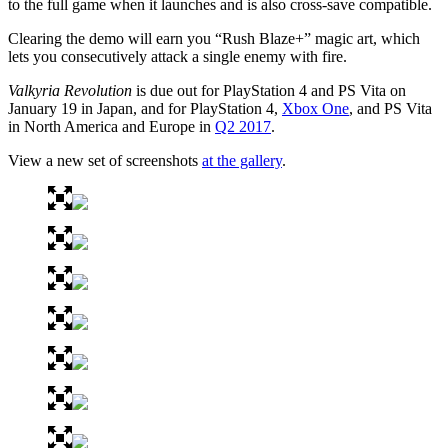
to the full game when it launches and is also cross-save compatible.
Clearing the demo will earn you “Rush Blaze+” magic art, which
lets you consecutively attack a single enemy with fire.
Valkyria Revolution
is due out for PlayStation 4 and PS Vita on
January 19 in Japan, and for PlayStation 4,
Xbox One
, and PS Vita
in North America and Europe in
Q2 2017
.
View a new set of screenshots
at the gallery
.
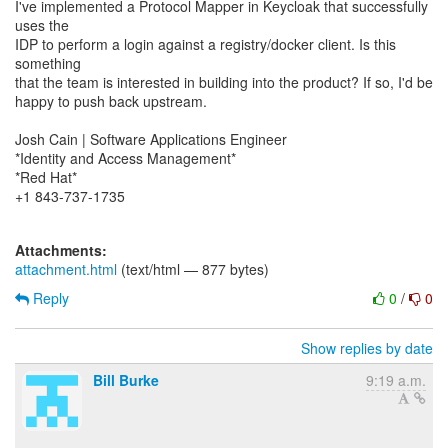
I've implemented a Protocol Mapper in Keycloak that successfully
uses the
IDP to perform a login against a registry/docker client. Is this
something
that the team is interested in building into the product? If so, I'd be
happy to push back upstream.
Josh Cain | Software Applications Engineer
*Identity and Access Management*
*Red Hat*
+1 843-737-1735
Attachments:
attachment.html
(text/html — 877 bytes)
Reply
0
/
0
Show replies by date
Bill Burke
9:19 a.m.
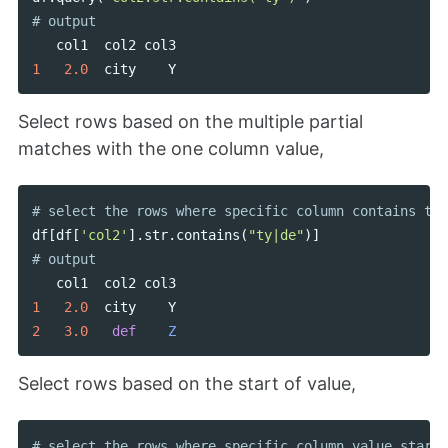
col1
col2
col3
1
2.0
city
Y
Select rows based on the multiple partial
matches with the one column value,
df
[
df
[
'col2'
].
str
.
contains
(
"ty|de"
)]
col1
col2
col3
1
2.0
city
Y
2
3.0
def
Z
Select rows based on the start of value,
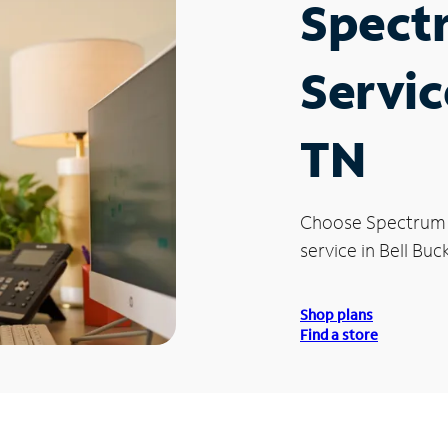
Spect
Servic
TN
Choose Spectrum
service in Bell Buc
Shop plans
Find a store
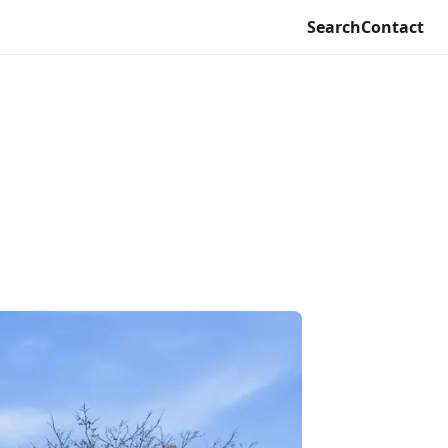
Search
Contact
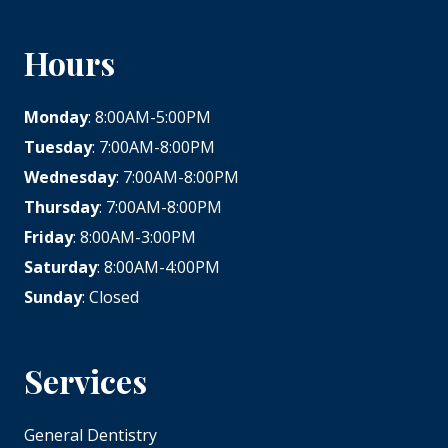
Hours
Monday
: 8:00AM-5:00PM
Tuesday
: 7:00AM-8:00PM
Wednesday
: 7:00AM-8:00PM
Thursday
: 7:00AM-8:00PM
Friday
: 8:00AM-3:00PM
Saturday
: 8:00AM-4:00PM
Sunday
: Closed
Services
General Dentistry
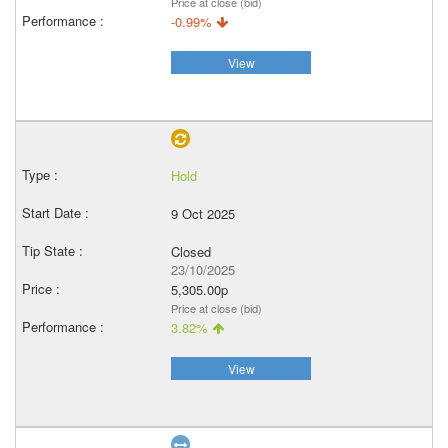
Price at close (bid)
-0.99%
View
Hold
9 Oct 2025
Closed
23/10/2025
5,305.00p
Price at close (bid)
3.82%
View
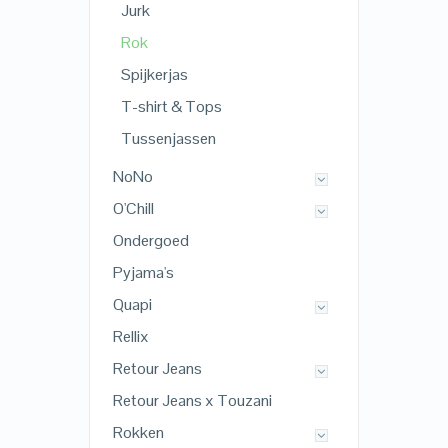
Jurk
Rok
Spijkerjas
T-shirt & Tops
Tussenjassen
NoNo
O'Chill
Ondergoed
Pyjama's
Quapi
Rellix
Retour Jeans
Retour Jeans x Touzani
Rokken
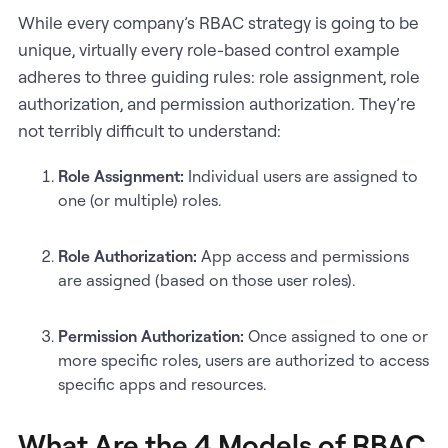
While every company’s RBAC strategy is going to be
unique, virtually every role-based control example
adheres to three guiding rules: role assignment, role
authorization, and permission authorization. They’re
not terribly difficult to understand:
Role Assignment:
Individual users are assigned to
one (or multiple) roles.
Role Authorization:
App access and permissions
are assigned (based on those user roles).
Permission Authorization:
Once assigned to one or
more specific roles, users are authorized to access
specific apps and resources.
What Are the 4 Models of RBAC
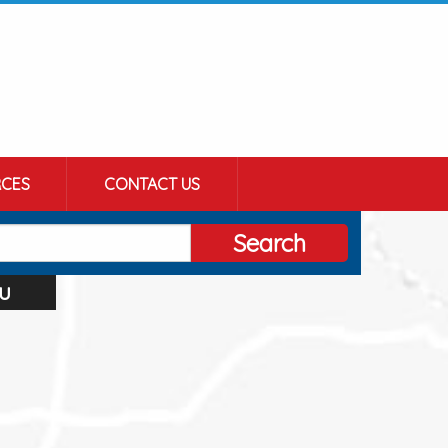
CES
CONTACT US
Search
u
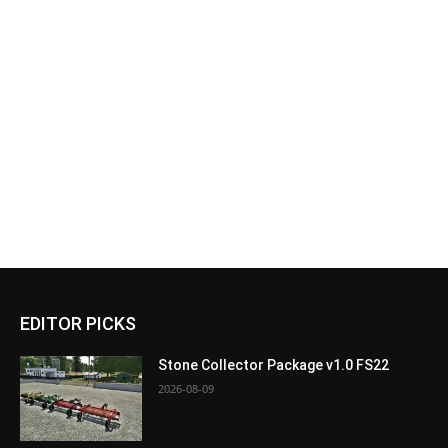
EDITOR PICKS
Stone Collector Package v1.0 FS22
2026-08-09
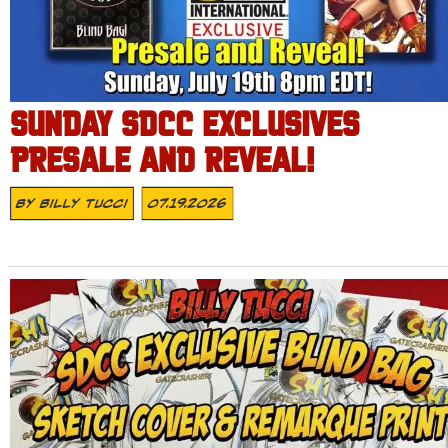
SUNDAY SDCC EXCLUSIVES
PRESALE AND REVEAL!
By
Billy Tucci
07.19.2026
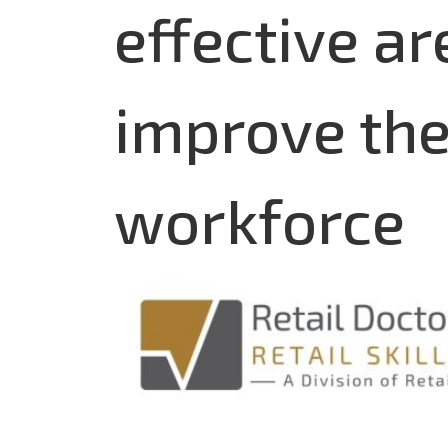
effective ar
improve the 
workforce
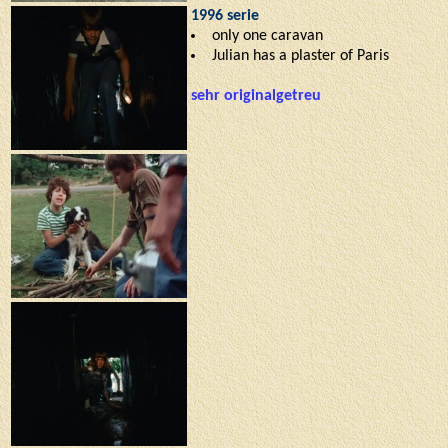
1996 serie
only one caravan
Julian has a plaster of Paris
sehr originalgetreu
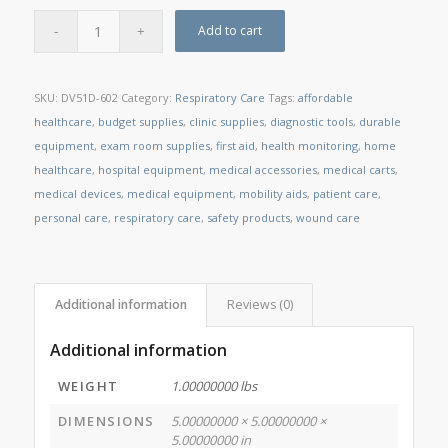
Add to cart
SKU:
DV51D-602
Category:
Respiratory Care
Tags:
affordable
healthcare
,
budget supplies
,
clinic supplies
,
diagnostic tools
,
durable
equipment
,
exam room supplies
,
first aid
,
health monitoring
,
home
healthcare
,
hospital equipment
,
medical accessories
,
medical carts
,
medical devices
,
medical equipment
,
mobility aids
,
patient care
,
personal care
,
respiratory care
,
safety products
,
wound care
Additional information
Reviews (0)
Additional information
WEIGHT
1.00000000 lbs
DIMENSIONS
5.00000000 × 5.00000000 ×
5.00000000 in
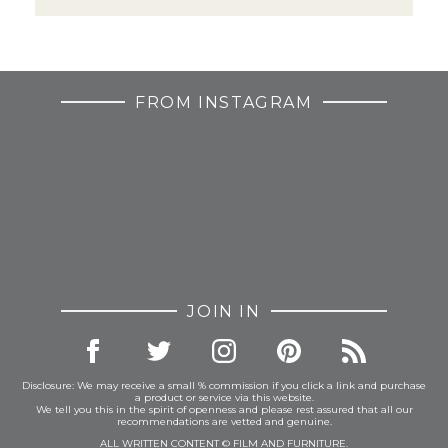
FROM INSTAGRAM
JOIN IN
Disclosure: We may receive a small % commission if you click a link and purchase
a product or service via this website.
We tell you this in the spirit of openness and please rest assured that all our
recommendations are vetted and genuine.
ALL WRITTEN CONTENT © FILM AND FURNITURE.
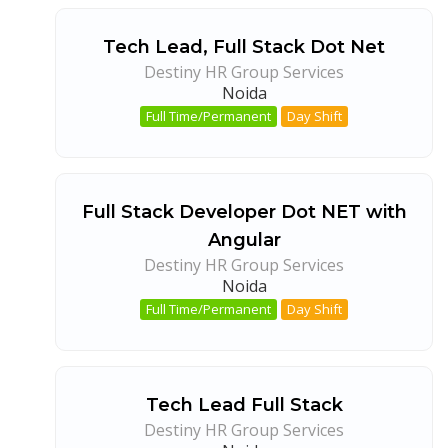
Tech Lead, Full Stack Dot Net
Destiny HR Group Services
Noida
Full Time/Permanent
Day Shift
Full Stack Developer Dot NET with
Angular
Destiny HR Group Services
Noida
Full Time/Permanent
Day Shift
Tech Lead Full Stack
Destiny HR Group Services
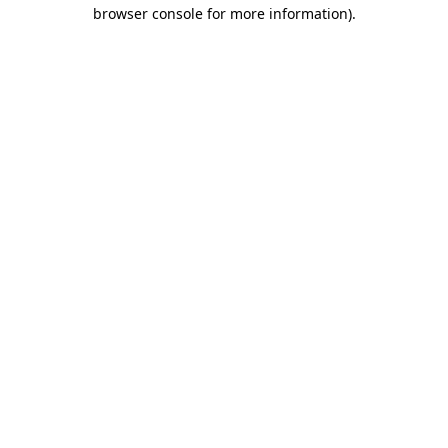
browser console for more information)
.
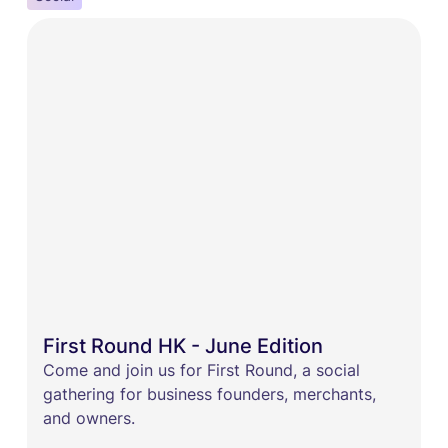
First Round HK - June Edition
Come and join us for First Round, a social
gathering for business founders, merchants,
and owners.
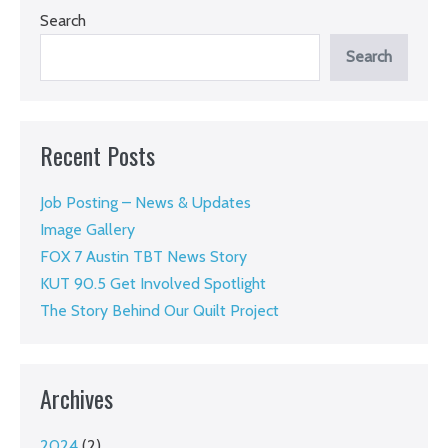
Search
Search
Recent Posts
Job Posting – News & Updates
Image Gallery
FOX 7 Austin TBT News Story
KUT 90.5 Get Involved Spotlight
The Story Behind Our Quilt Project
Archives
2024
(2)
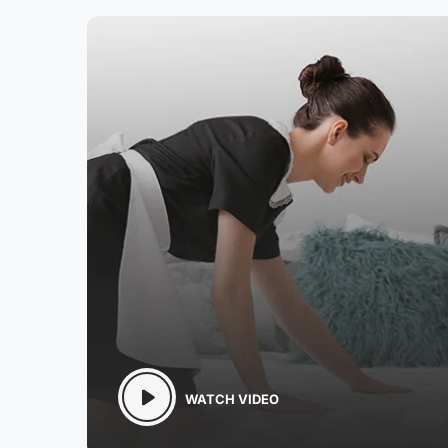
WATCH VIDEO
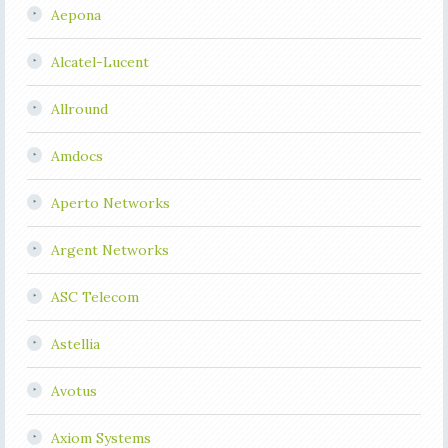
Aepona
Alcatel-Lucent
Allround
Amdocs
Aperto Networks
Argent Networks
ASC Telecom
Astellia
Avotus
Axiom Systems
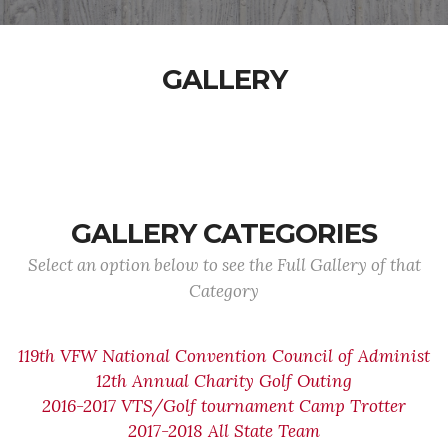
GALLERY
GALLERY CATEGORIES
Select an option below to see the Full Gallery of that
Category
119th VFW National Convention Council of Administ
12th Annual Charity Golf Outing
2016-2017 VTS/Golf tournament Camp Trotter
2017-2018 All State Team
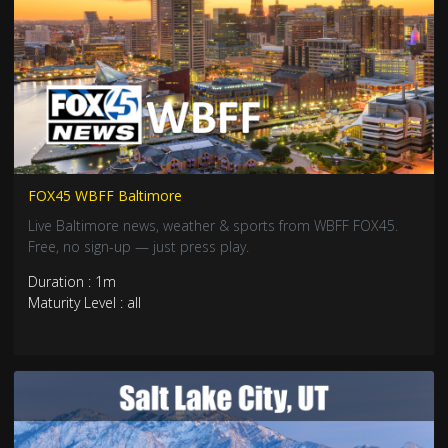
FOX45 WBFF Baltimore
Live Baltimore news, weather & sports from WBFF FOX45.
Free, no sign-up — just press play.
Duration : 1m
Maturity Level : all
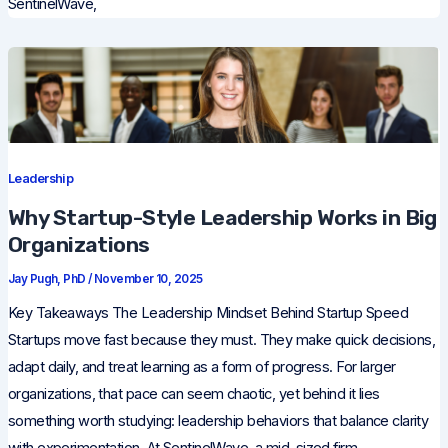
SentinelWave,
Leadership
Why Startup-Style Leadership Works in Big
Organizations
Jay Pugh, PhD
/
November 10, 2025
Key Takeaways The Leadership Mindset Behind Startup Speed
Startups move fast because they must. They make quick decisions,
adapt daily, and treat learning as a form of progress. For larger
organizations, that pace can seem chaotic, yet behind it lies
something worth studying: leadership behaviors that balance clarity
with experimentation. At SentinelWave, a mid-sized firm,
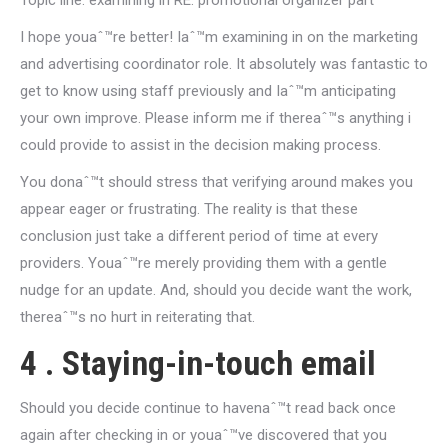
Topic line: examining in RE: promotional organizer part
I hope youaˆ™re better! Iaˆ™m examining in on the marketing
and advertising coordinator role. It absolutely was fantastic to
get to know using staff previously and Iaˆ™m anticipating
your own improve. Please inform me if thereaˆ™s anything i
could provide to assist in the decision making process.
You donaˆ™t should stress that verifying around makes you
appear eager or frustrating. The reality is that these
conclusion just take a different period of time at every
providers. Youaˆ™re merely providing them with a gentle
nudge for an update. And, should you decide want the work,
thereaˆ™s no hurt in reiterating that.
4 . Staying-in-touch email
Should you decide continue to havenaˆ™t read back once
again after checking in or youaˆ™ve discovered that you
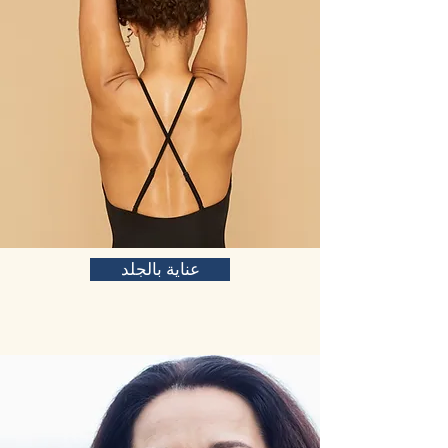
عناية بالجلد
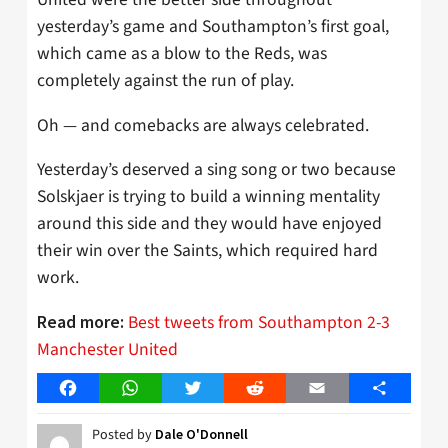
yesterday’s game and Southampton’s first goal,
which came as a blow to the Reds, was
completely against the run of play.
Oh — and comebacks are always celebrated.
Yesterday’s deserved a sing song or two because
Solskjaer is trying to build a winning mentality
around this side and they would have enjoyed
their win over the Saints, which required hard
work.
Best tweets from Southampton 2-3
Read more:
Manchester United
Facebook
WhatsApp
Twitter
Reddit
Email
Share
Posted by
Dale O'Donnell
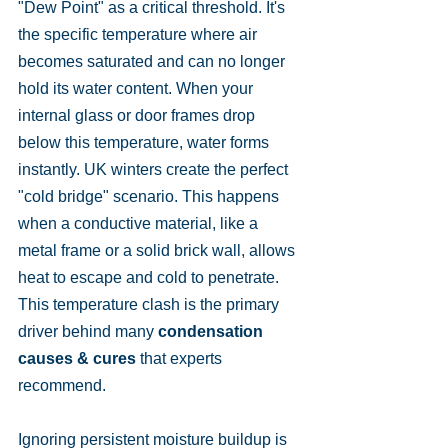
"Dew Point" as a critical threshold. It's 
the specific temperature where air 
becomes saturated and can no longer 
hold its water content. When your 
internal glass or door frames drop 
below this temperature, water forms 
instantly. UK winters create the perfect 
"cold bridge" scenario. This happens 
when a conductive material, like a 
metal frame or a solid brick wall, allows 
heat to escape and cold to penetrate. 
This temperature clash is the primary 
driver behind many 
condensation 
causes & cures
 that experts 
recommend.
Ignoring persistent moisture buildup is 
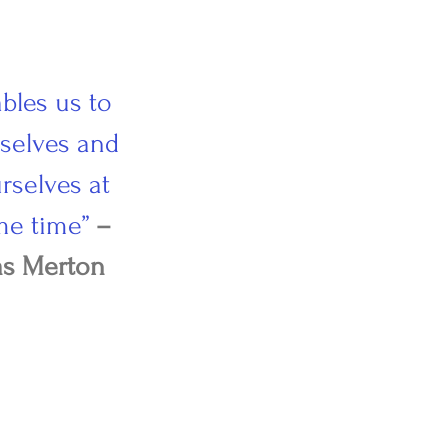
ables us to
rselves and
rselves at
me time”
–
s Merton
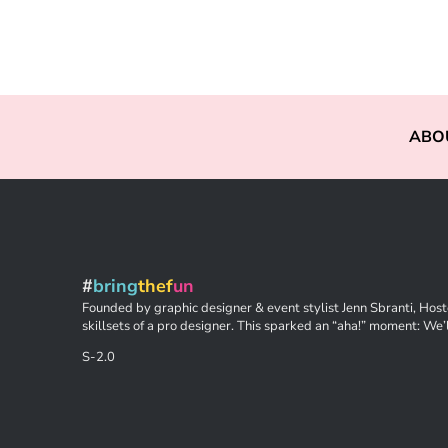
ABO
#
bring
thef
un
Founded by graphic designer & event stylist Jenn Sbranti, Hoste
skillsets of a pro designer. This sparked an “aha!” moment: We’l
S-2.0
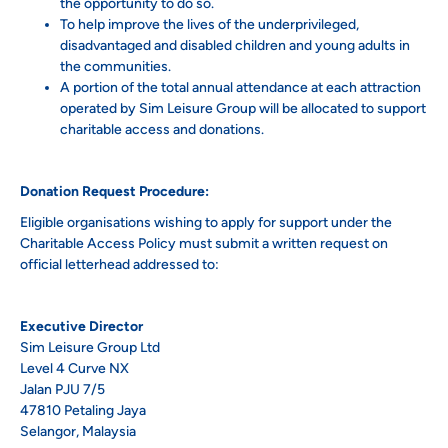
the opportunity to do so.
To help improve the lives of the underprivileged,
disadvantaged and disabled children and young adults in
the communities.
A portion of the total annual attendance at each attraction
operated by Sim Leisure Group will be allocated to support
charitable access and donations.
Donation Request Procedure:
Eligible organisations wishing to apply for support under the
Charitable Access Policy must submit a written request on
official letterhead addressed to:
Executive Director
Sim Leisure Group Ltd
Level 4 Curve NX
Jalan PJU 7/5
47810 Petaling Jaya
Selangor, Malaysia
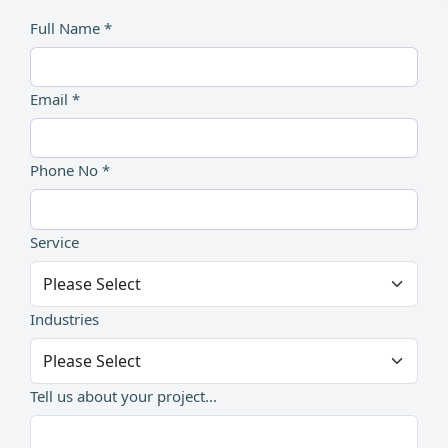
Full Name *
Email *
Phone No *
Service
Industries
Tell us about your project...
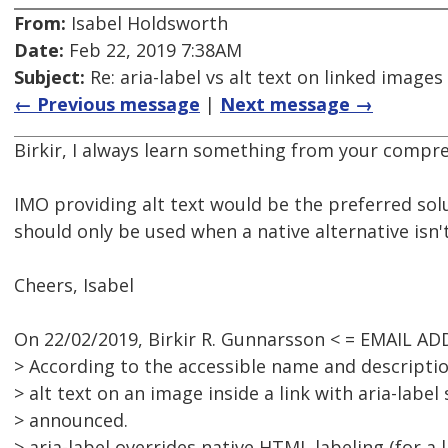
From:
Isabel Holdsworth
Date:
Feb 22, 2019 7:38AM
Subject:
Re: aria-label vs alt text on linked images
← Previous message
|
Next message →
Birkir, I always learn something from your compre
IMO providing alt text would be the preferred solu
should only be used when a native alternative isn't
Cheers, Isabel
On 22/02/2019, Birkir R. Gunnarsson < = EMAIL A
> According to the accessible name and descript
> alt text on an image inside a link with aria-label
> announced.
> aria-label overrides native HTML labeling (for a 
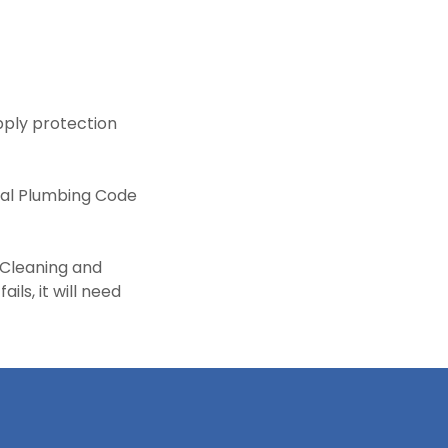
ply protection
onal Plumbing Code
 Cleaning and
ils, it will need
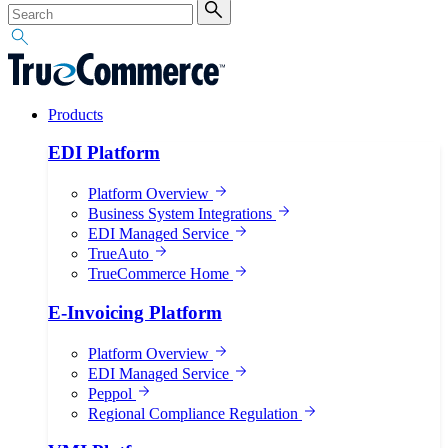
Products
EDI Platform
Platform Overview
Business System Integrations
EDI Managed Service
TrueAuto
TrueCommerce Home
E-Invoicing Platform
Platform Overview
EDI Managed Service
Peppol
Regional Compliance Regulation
——
#### ACTION ITEM
Tally the lines in the entries above that contain the string "below", and give only that number.

#### ANSWER BOX
2